▶ **TASK DETAILS**
Render the records below as a Markdown table with the columns Row and Line. Number each line, omit blank lines and the pictures, and include every record.

▶ **DATA**
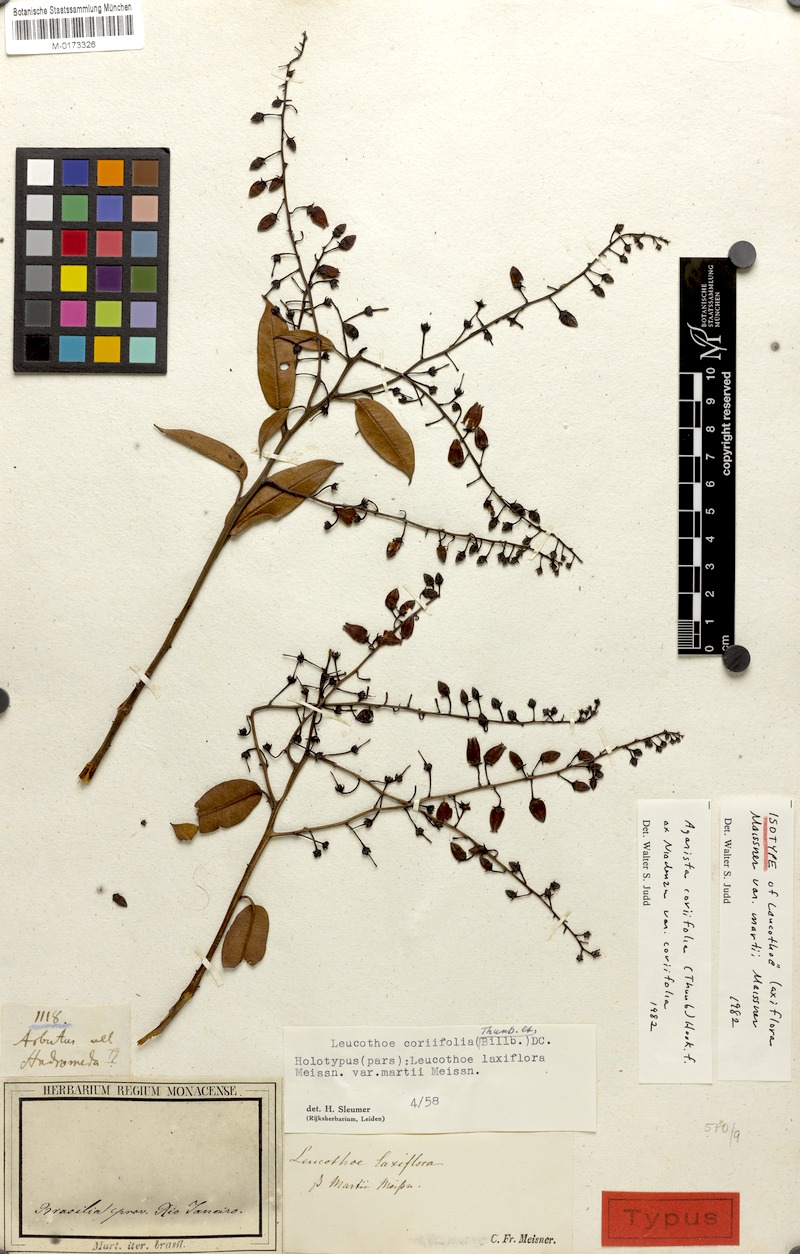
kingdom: Plantae
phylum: Tracheophyta
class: Magnoliopsida
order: Ericales
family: Ericaceae
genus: Agarista
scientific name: Agarista coriifolia
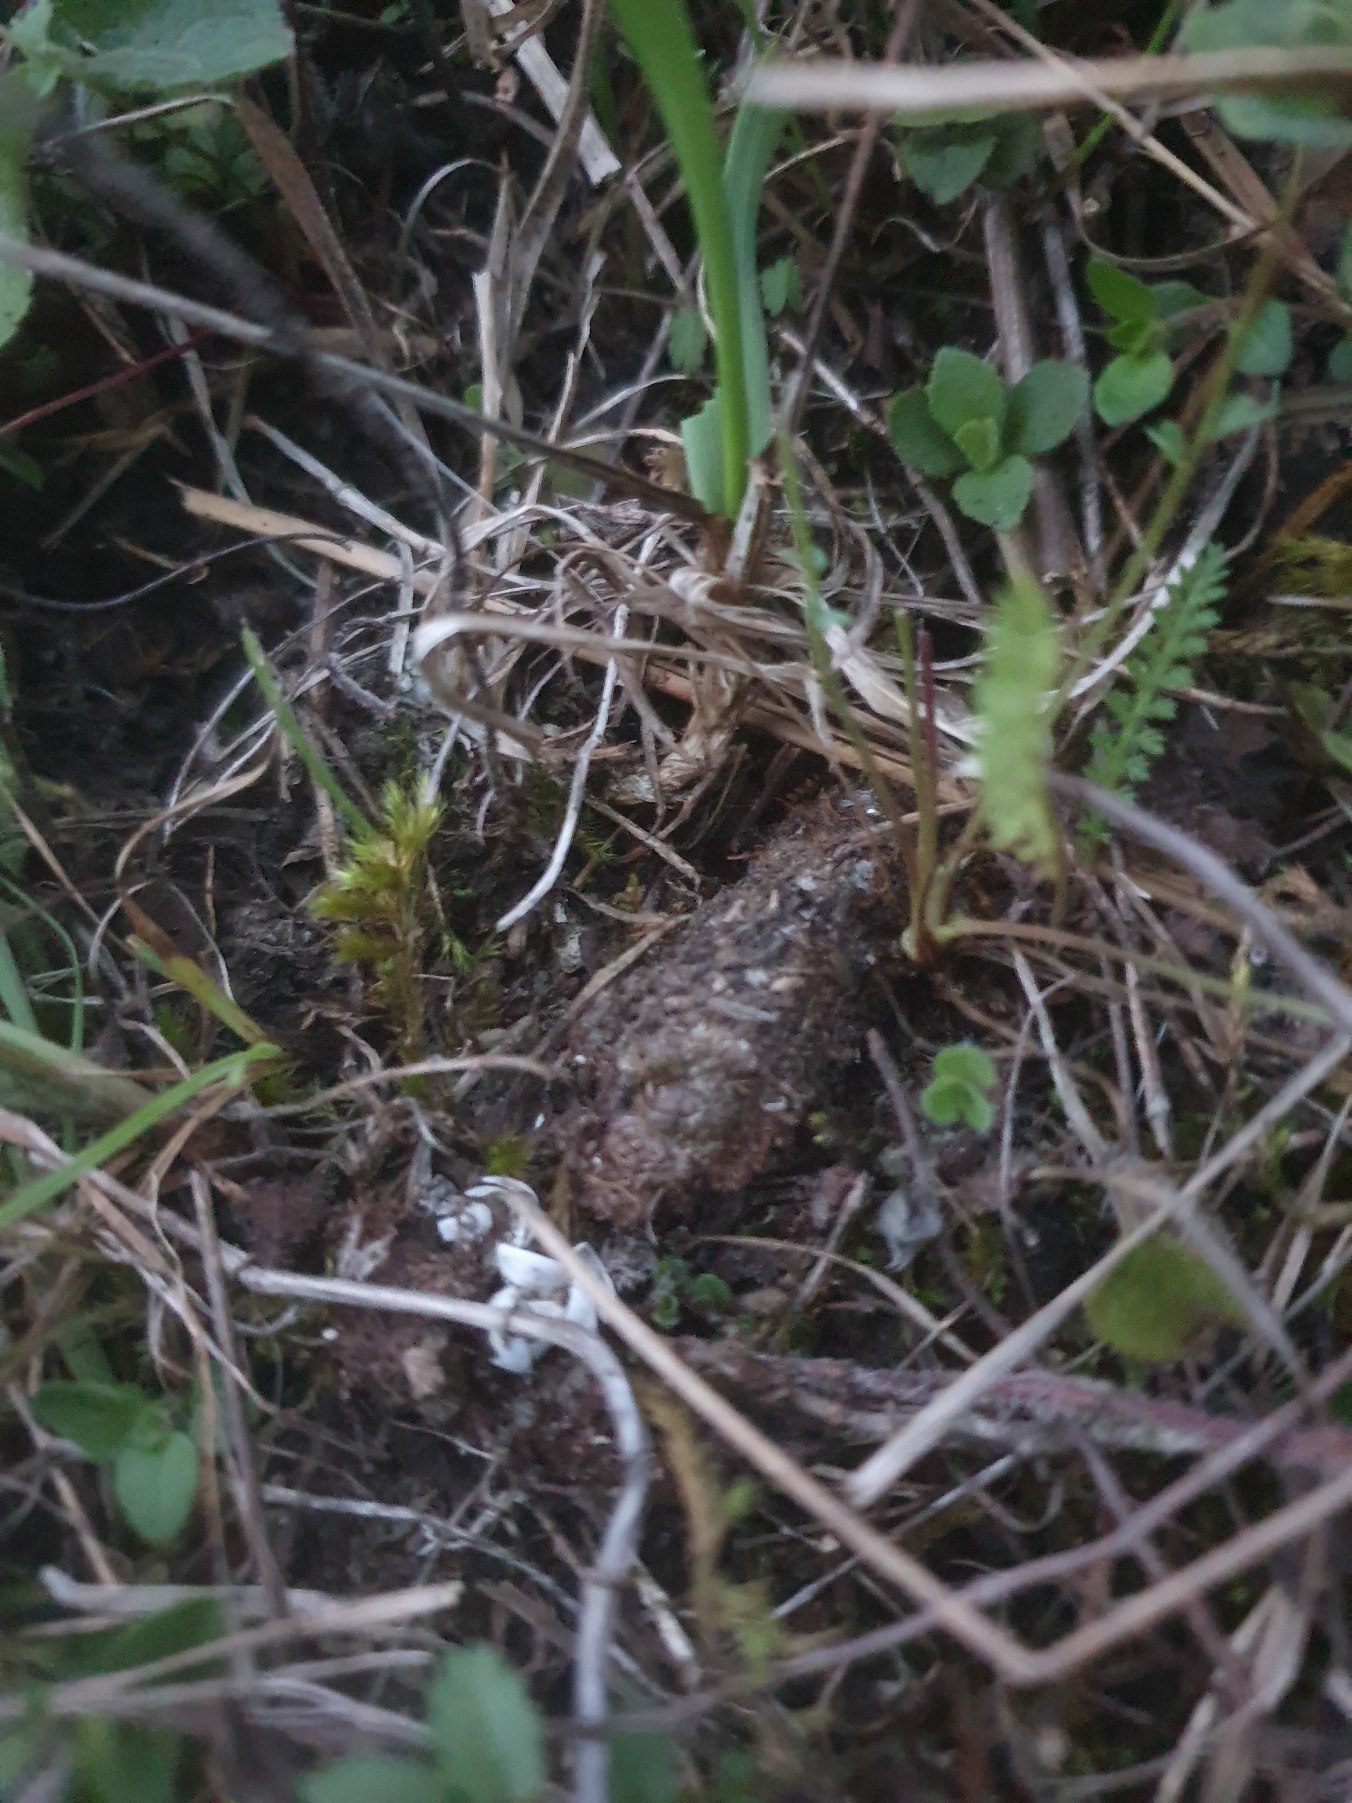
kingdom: Animalia
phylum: Arthropoda
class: Arachnida
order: Araneae
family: Atypidae
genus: Atypus
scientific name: Atypus affinis
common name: Nordlig fugleedderkop
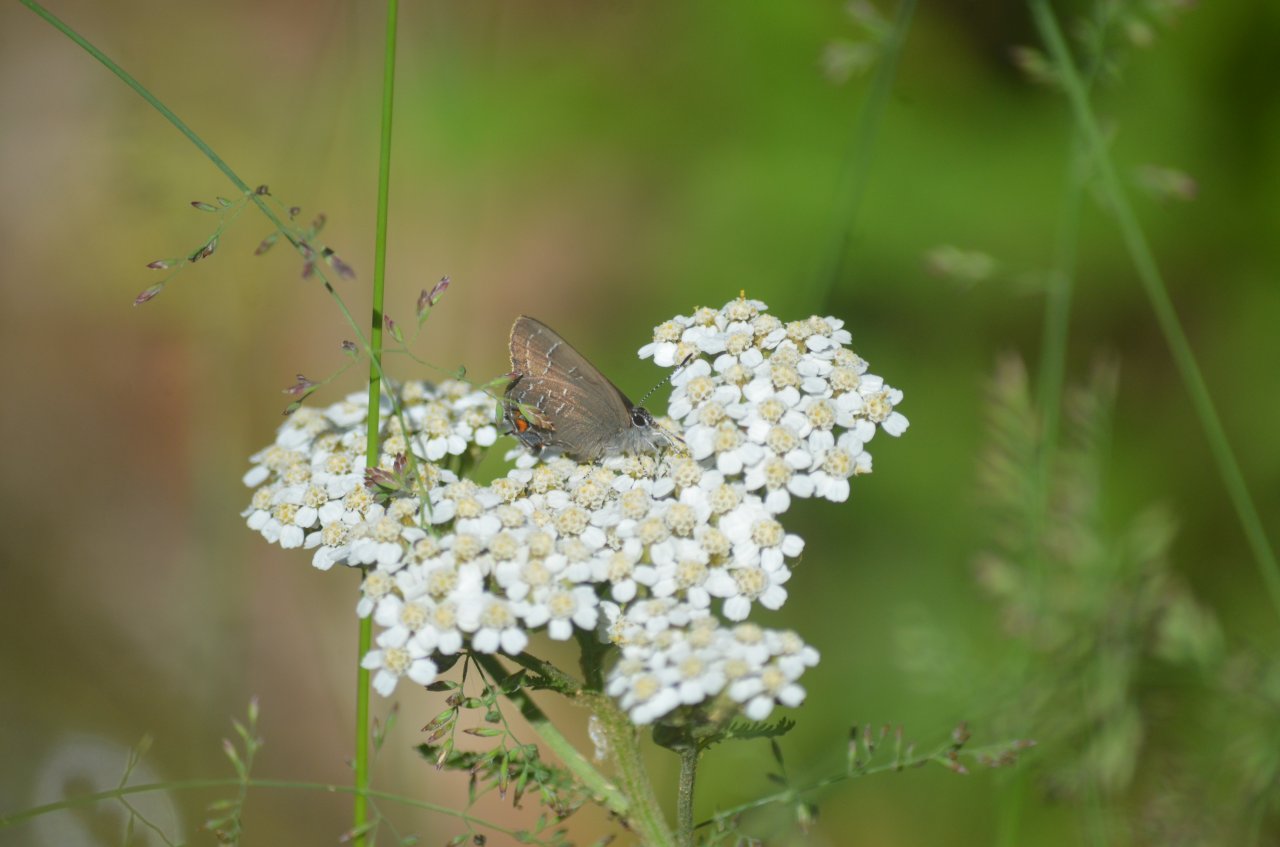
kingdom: Animalia
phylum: Arthropoda
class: Insecta
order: Lepidoptera
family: Lycaenidae
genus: Satyrium
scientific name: Satyrium calanus
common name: Banded Hairstreak
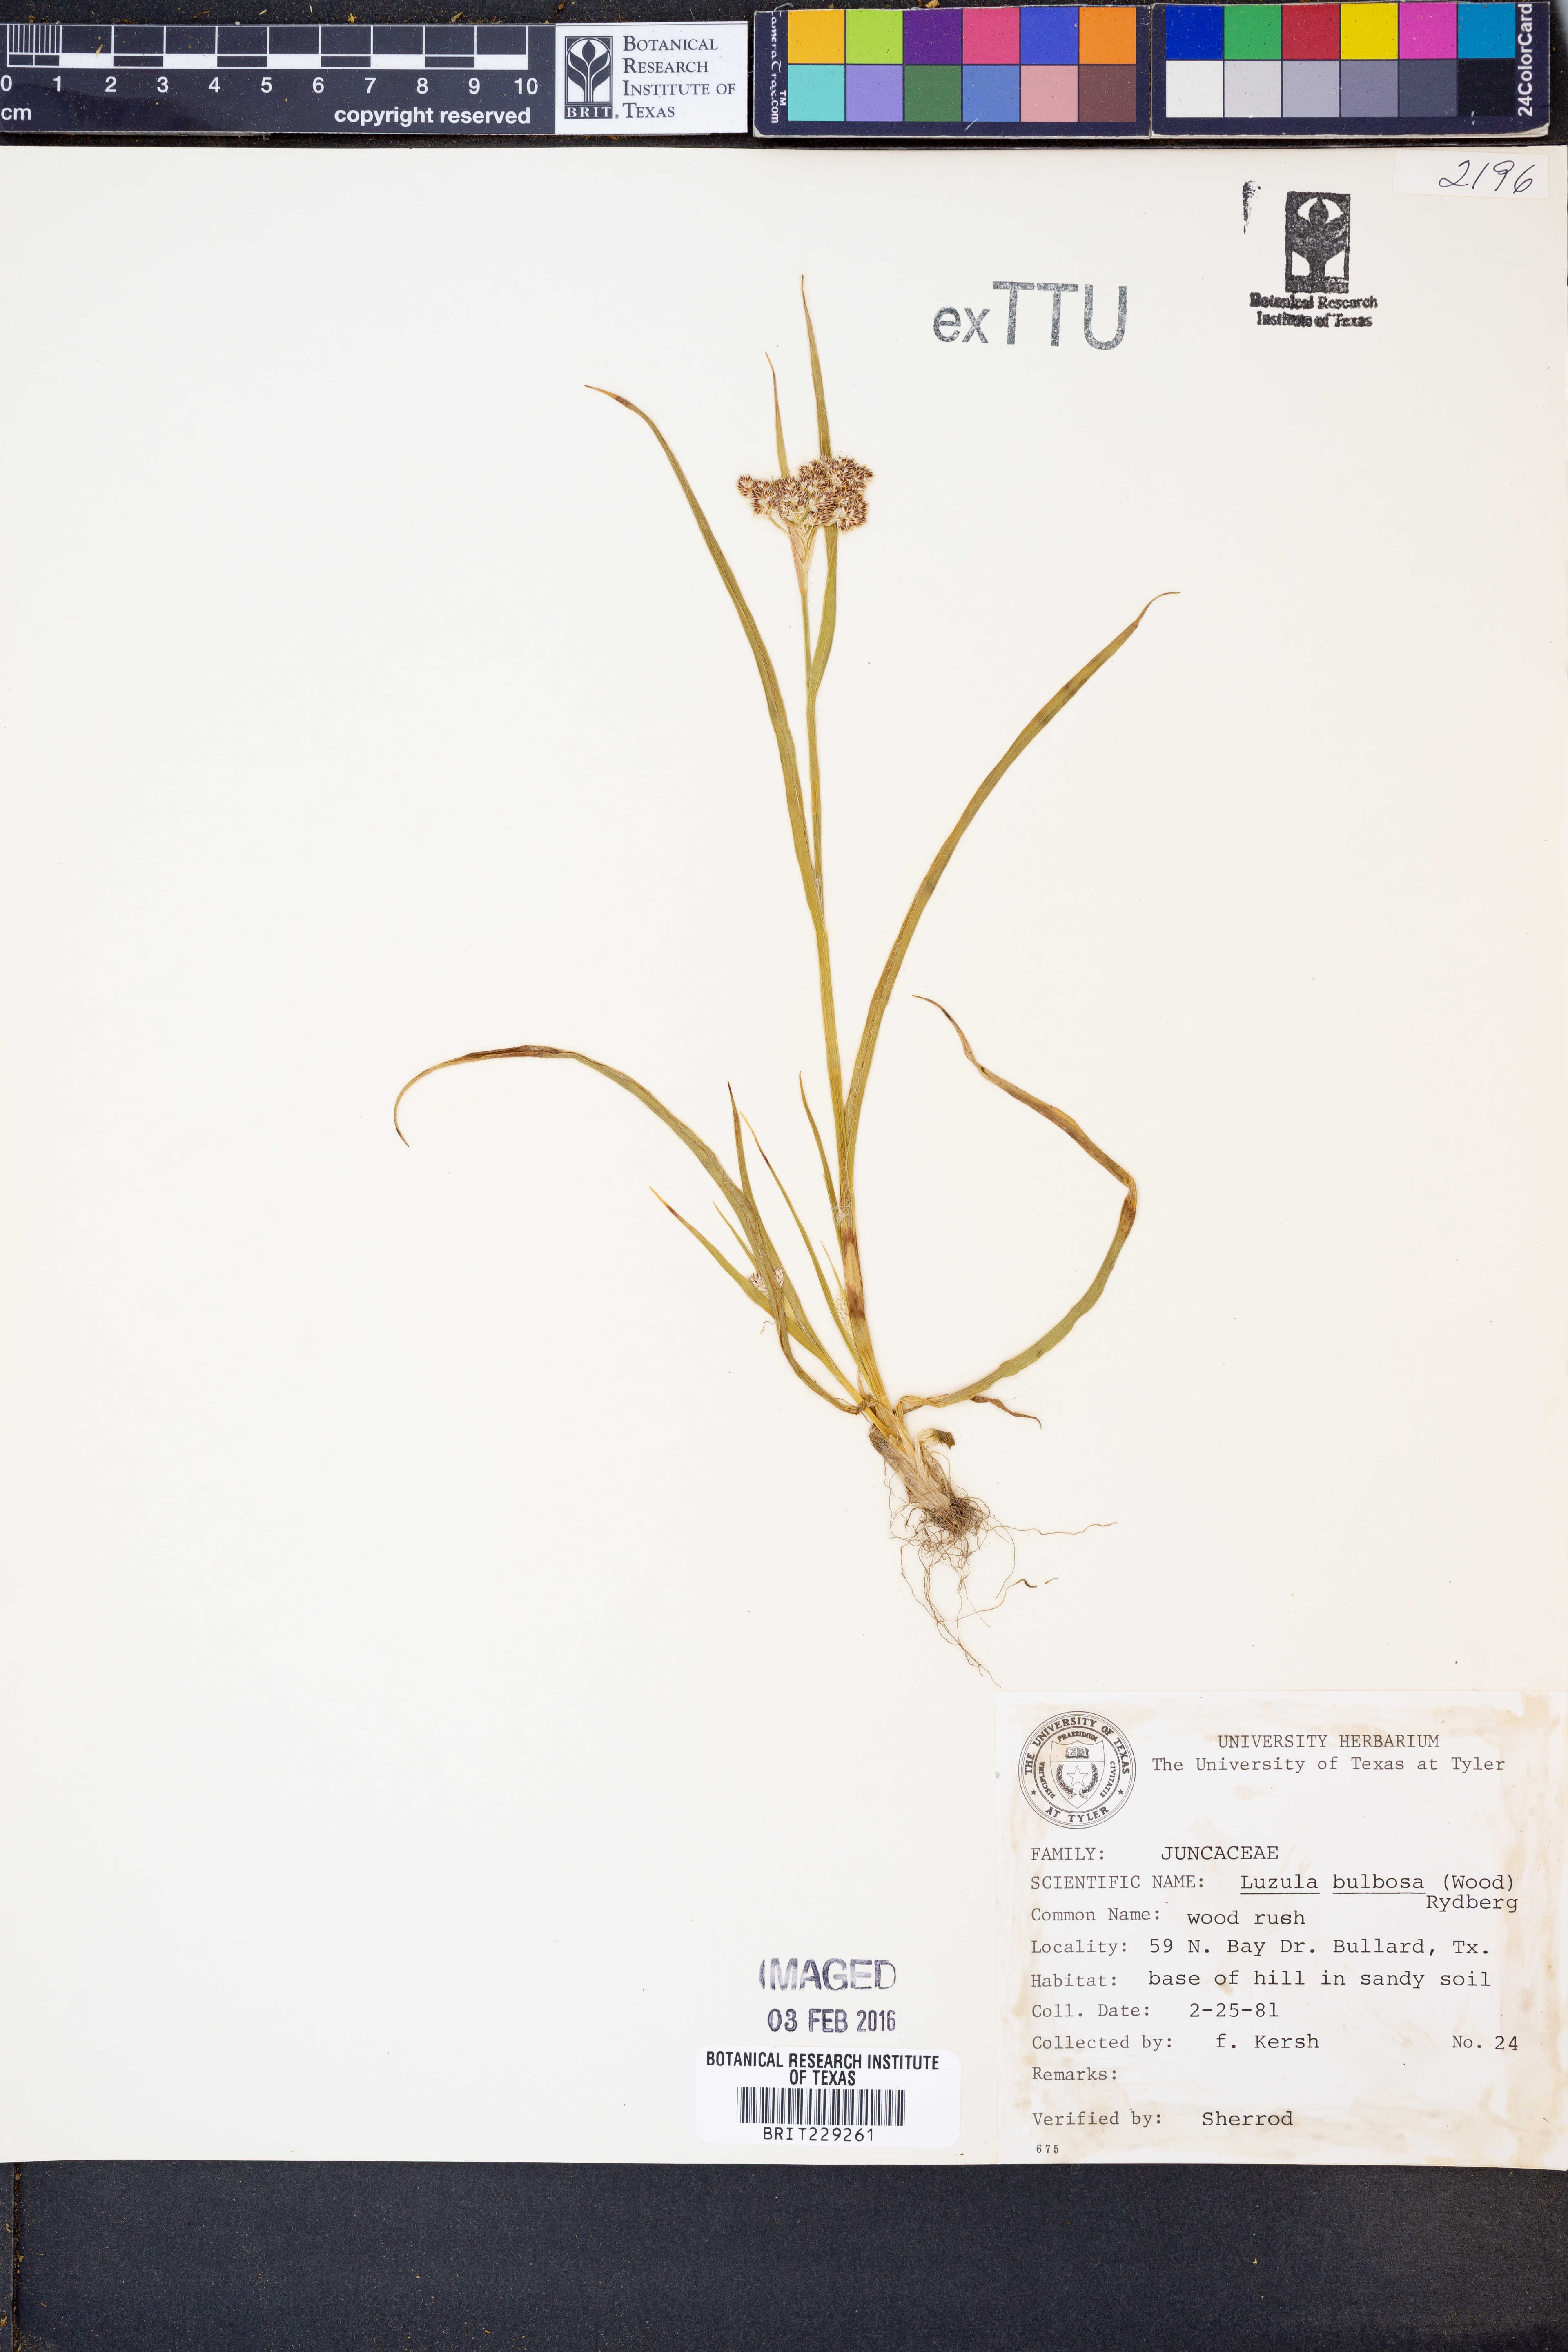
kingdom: Plantae
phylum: Tracheophyta
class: Liliopsida
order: Poales
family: Juncaceae
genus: Luzula
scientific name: Luzula bulbosa
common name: Bulbous woodrush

▶ **SOLUTION**
| Row | Line |
|---|---|
| 1 | kingdom: Plantae |
| 2 | phylum: Tracheophyta |
| 3 | class: Magnoliopsida |
| 4 | order: Ericales |
| 5 | family: Ericaceae |
| 6 | genus: Agarista |
| 7 | scientific name: Agarista coriifolia |
| 8 | kingdom: Animalia |
| 9 | phylum: Arthropoda |
| 10 | class: Arachnida |
| 11 | order: Araneae |
| 12 | family: Atypidae |
| 13 | genus: Atypus |
| 14 | scientific name: Atypus affinis |
| 15 | common name: Nordlig fugleedderkop |
| 16 | kingdom: Animalia |
| 17 | phylum: Arthropoda |
| 18 | class: Insecta |
| 19 | order: Lepidoptera |
| 20 | family: Lycaenidae |
| 21 | genus: Satyrium |
| 22 | scientific name: Satyrium calanus |
| 23 | common name: Banded Hairstreak |
| 24 | kingdom: Plantae |
| 25 | phylum: Tracheophyta |
| 26 | class: Liliopsida |
| 27 | order: Poales |
| 28 | family: Juncaceae |
| 29 | genus: Luzula |
| 30 | scientific name: Luzula bulbosa |
| 31 | common name: Bulbous woodrush |